> YOUR TASK: Everything in the entries below except the pictures must be returned exactly.

::::

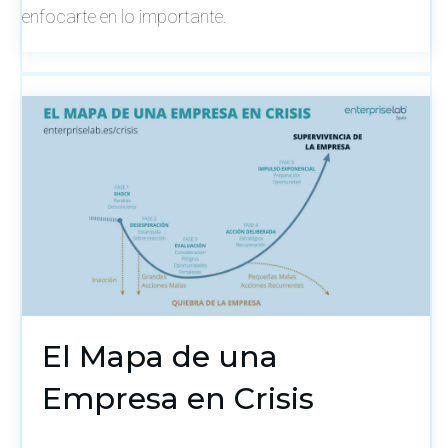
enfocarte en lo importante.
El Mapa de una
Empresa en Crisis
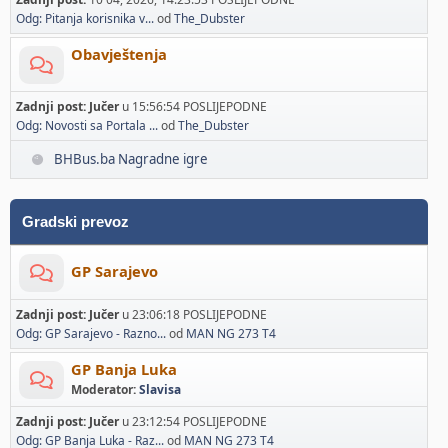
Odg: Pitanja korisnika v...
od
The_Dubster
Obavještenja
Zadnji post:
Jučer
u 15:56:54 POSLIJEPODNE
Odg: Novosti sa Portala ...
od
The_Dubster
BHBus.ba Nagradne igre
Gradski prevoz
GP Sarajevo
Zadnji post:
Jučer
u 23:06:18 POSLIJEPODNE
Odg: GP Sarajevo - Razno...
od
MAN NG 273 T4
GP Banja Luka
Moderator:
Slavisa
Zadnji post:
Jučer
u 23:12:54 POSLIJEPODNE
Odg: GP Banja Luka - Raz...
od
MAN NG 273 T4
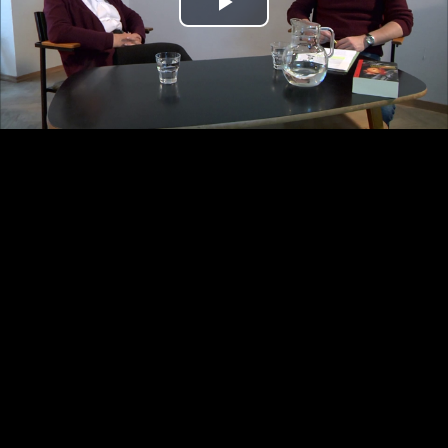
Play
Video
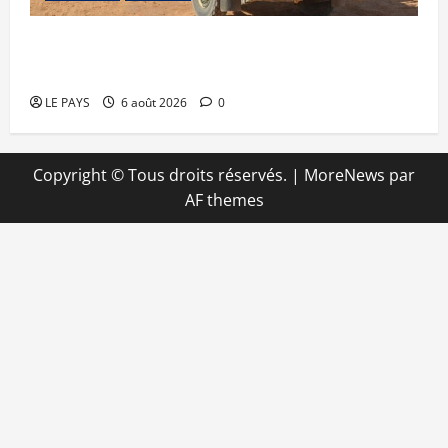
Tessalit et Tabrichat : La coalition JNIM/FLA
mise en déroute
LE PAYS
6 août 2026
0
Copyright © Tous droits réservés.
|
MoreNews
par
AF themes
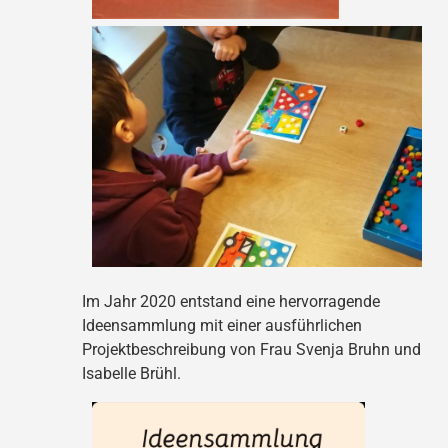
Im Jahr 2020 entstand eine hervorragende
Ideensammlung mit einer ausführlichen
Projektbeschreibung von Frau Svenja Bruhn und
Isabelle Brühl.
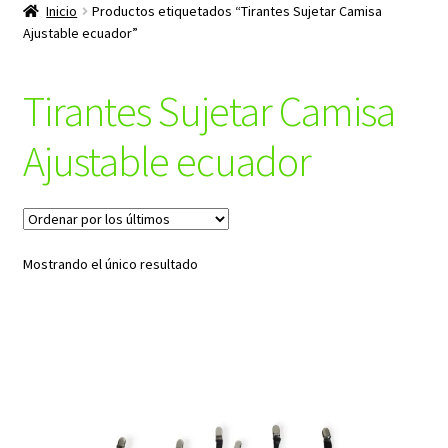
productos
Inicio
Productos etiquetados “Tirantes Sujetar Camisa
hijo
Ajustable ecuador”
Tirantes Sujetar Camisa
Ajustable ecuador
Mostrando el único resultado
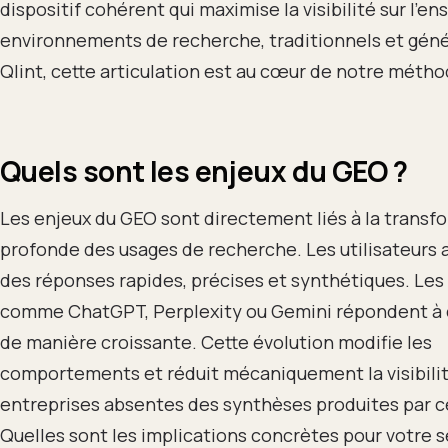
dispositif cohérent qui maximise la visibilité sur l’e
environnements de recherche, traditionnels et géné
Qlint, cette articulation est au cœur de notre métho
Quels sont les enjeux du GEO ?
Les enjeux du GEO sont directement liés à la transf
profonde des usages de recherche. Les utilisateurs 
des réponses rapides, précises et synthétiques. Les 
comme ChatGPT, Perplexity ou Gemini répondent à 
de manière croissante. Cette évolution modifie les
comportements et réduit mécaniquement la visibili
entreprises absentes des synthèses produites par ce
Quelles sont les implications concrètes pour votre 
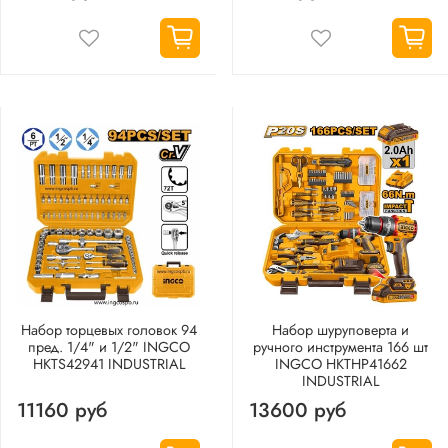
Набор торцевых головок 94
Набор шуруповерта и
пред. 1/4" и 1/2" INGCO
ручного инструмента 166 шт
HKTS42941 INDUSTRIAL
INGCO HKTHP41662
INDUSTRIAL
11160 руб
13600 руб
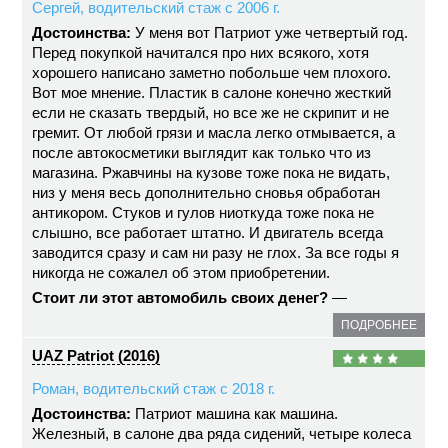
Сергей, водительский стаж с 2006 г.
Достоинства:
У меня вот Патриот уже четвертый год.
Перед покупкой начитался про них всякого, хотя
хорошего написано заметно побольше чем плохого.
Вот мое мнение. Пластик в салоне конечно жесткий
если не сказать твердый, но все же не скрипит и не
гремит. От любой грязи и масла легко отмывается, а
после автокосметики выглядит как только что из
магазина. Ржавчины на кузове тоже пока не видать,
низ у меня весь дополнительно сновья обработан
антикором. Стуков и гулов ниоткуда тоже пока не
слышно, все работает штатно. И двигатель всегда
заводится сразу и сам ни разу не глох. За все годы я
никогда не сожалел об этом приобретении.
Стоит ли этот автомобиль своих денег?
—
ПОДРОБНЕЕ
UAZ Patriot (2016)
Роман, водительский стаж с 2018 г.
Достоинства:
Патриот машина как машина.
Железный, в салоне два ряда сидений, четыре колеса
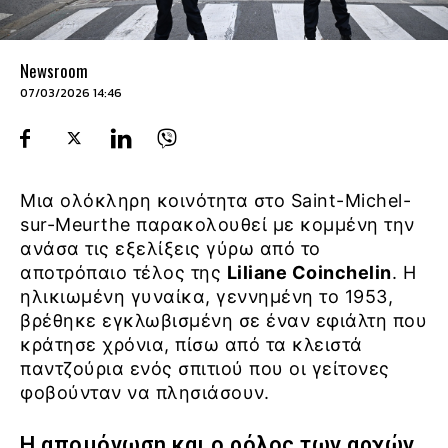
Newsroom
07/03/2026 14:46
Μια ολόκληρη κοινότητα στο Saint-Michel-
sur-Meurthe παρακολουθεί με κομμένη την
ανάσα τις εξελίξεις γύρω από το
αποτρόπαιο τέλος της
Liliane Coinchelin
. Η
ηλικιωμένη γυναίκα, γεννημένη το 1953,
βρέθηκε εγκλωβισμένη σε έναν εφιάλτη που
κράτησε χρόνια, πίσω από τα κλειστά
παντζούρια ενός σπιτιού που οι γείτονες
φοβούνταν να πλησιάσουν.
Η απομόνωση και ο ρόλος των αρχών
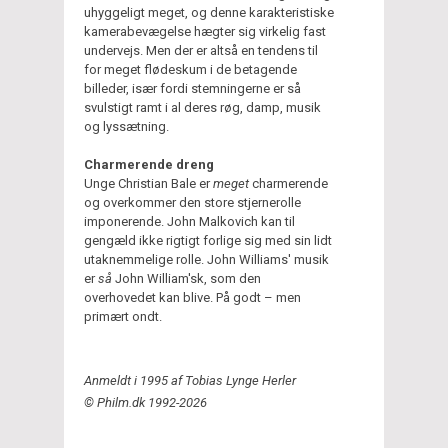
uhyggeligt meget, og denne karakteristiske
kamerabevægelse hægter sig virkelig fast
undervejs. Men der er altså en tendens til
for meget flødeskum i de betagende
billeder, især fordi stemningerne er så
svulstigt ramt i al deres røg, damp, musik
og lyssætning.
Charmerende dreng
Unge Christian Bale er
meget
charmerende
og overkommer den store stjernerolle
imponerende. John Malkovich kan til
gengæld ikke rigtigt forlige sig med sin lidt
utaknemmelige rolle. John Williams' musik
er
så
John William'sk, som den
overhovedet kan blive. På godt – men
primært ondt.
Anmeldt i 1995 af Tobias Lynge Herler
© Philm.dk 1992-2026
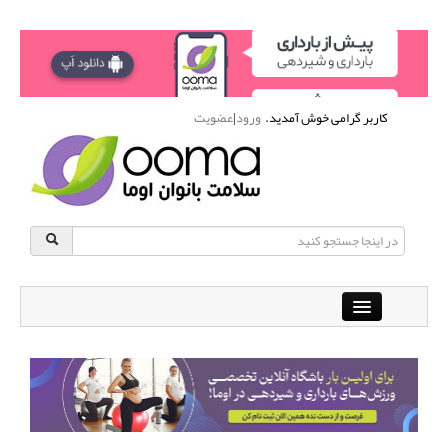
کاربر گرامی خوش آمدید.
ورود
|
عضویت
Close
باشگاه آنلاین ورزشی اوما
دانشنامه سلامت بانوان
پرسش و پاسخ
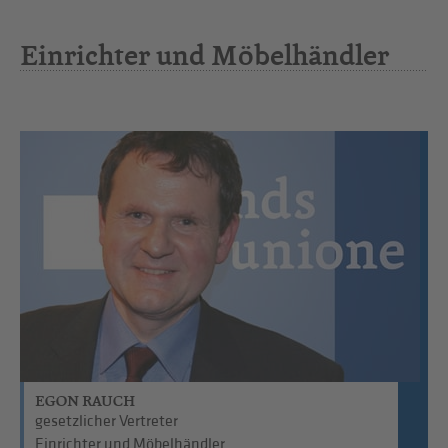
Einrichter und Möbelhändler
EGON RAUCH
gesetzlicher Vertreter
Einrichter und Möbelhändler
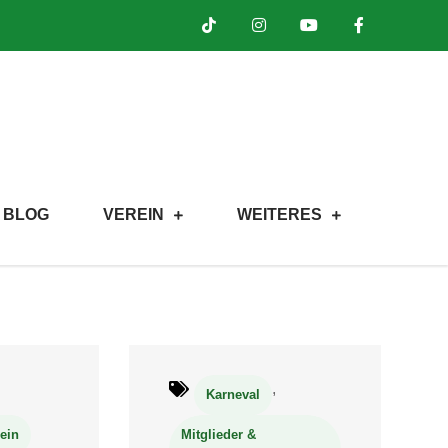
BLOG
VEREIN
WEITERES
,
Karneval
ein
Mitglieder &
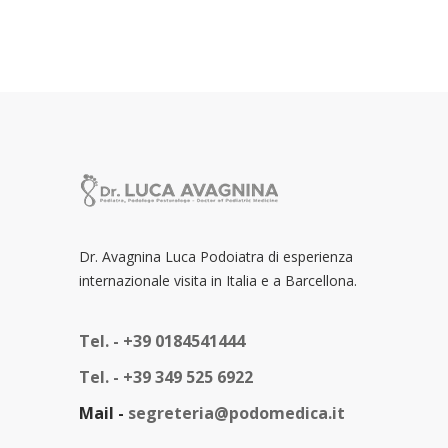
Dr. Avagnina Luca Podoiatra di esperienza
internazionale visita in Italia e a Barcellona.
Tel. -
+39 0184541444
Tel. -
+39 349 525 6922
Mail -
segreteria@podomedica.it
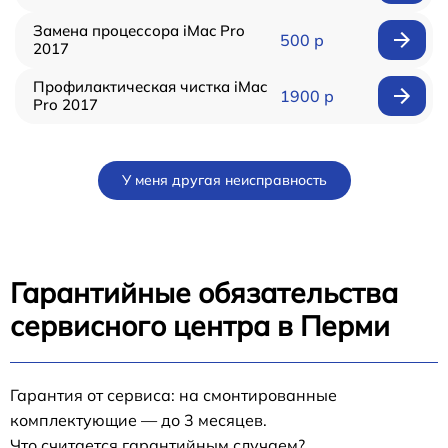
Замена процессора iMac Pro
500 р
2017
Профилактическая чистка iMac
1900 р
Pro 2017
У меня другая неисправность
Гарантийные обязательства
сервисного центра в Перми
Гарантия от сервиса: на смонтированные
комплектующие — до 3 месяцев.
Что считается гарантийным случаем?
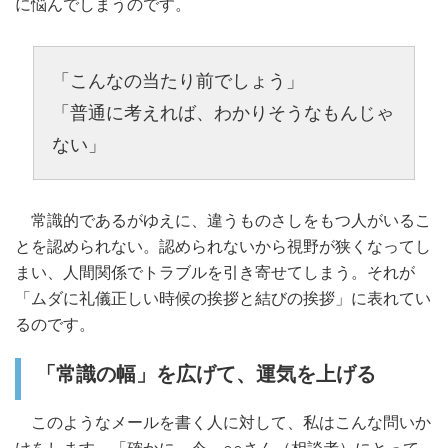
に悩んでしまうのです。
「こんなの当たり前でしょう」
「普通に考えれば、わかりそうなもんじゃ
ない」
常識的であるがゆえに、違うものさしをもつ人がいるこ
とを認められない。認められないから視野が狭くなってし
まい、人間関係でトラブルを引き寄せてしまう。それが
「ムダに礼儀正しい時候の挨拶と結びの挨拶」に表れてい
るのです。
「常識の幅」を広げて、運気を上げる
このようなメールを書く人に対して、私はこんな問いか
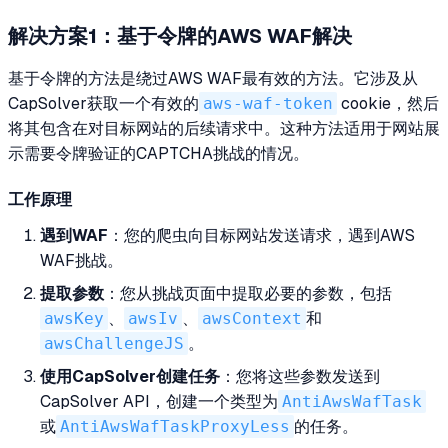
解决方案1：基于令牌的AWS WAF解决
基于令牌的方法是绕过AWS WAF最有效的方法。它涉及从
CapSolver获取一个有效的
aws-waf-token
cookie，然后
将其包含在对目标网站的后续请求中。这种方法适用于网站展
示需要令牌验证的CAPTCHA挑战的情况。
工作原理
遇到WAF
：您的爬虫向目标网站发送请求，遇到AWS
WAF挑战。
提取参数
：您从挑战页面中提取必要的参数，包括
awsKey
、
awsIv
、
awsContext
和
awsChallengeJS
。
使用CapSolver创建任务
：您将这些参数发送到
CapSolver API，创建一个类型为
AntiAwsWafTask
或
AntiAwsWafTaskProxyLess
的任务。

::::

> RESPONSE:
enfocarte en lo importante.
El Mapa de una
Empresa en Crisis
Odg: Pitanja korisnika v...
od
The_Dubster
Obavještenja
Zadnji post:
Jučer
u 15:56:54 POSLIJEPODNE
Odg: Novosti sa Portala ...
od
The_Dubster
BHBus.ba Nagradne igre
Gradski prevoz
GP Sarajevo
Zadnji post:
Jučer
u 23:06:18 POSLIJEPODNE
Odg: GP Sarajevo - Razno...
od
MAN NG 273 T4
GP Banja Luka
Moderator:
Slavisa
Zadnji post:
Jučer
u 23:12:54 POSLIJEPODNE
Odg: GP Banja Luka - Raz...
od
MAN NG 273 T4
Play
Video
Tessalit et Tabrichat : La coalition JNIM/FLA
mise en déroute
LE PAYS
6 août 2026
0
Copyright © Tous droits réservés.
|
MoreNews
par
AF themes
Im Jahr 2020 entstand eine hervorragende
Ideensammlung mit einer ausführlichen
Projektbeschreibung von Frau Svenja Bruhn und
Isabelle Brühl.
productos
Inicio
Productos etiquetados “Tirantes Sujetar Camisa
hijo
Ajustable ecuador”
Tirantes Sujetar Camisa
Ajustable ecuador
Mostrando el único resultado
dispositif cohérent qui maximise la visibilité sur l’e
environnements de recherche, traditionnels et géné
Qlint, cette articulation est au cœur de notre métho
Quels sont les enjeux du GEO ?
Les enjeux du GEO sont directement liés à la transf
profonde des usages de recherche. Les utilisateurs 
des réponses rapides, précises et synthétiques. Les 
comme ChatGPT, Perplexity ou Gemini répondent à 
de manière croissante. Cette évolution modifie les
comportements et réduit mécaniquement la visibili
entreprises absentes des synthèses produites par ce
Quelles sont les implications concrètes pour votre 
Набор торцевых головок 94
Набор шуруповерта и
пред. 1/4" и 1/2" INGCO
ручного инструмента 166 шт
HKTS42941 INDUSTRIAL
INGCO HKTHP41662
INDUSTRIAL
11160 руб
13600 руб
Сергей, водительский стаж с 2006 г.
Достоинства:
У меня вот Патриот уже четвертый год.
Перед покупкой начитался про них всякого, хотя
хорошего написано заметно побольше чем плохого.
Вот мое мнение. Пластик в салоне конечно жесткий
если не сказать твердый, но все же не скрипит и не
гремит. От любой грязи и масла легко отмывается, а
после автокосметики выглядит как только что из
магазина. Ржавчины на кузове тоже пока не видать,
низ у меня весь дополнительно сновья обработан
антикором. Стуков и гулов ниоткуда тоже пока не
слышно, все работает штатно. И двигатель всегда
заводится сразу и сам ни разу не глох. За все годы я
никогда не сожалел об этом приобретении.
Стоит ли этот автомобиль своих денег?
—
ПОДРОБНЕЕ
UAZ Patriot (2016)
Роман, водительский стаж с 2018 г.
Достоинства:
Патриот машина как машина.
Железный, в салоне два ряда сидений, четыре колеса
Newsroom
07/03/2026 14:46
Μια ολόκληρη κοινότητα στο Saint-Michel-
sur-Meurthe παρακολουθεί με κομμένη την
ανάσα τις εξελίξεις γύρω από το
αποτρόπαιο τέλος της
Liliane Coinchelin
. Η
ηλικιωμένη γυναίκα, γεννημένη το 1953,
βρέθηκε εγκλωβισμένη σε έναν εφιάλτη που
κράτησε χρόνια, πίσω από τα κλειστά
παντζούρια ενός σπιτιού που οι γείτονες
φοβούνταν να πλησιάσουν.
Η απομόνωση και ο ρόλος των αρχών
uhyggeligt meget, og denne karakteristiske
kamerabevægelse hægter sig virkelig fast
undervejs. Men der er altså en tendens til
for meget flødeskum i de betagende
billeder, især fordi stemningerne er så
svulstigt ramt i al deres røg, damp, musik
og lyssætning.
Charmerende dreng
Unge Christian Bale er
meget
charmerende
og overkommer den store stjernerolle
imponerende. John Malkovich kan til
gengæld ikke rigtigt forlige sig med sin lidt
utaknemmelige rolle. John Williams' musik
er
så
John William'sk, som den
overhovedet kan blive. På godt – men
primært ondt.
Anmeldt i 1995 af Tobias Lynge Herler
© Philm.dk 1992-2026
کاربر گرامی خوش آمدید.
ورود
|
عضویت
Close
باشگاه آنلاین ورزشی اوما
دانشنامه سلامت بانوان
پرسش و پاسخ
Einrichter und Möbelhändler
EGON RAUCH
gesetzlicher Vertreter
Einrichter und Möbelhändler
BLOG
VEREIN
WEITERES
,
Karneval
ein
Mitglieder &
Dr. Avagnina Luca Podoiatra di esperienza
internazionale visita in Italia e a Barcellona.
Tel. -
+39 0184541444
Tel. -
+39 349 525 6922
Mail -
segreteria@podomedica.it
Замена процессора iMac Pro
500 р
2017
Профилактическая чистка iMac
1900 р
Pro 2017
У меня другая неисправность
Гарантийные обязательства
сервисного центра в Перми
Гарантия от сервиса: на смонтированные
комплектующие — до 3 месяцев.
Что считается гарантийным случаем?
に悩んでしまうのです。
「こんなの当たり前でしょう」
「普通に考えれば、わかりそうなもんじゃ
ない」
常識的であるがゆえに、違うものさしをもつ人がいるこ
とを認められない。認められないから視野が狭くなってし
まい、人間関係でトラブルを引き寄せてしまう。それが
「ムダに礼儀正しい時候の挨拶と結びの挨拶」に表れてい
るのです。
「常識の幅」を広げて、運気を上げる
このようなメールを書く人に対して、私はこんな問いか
解决方案1：基于令牌的AWS WAF解决
基于令牌的方法是绕过AWS WAF最有效的方法。它涉及从
CapSolver获取一个有效的
aws-waf-token
cookie，然后
将其包含在对目标网站的后续请求中。这种方法适用于网站展
示需要令牌验证的CAPTCHA挑战的情况。
工作原理
遇到WAF
：您的爬虫向目标网站发送请求，遇到AWS
WAF挑战。
提取参数
：您从挑战页面中提取必要的参数，包括
awsKey
、
awsIv
、
awsContext
和
awsChallengeJS
。
使用CapSolver创建任务
：您将这些参数发送到
CapSolver API，创建一个类型为
AntiAwsWafTask
或
AntiAwsWafTaskProxyLess
的任务。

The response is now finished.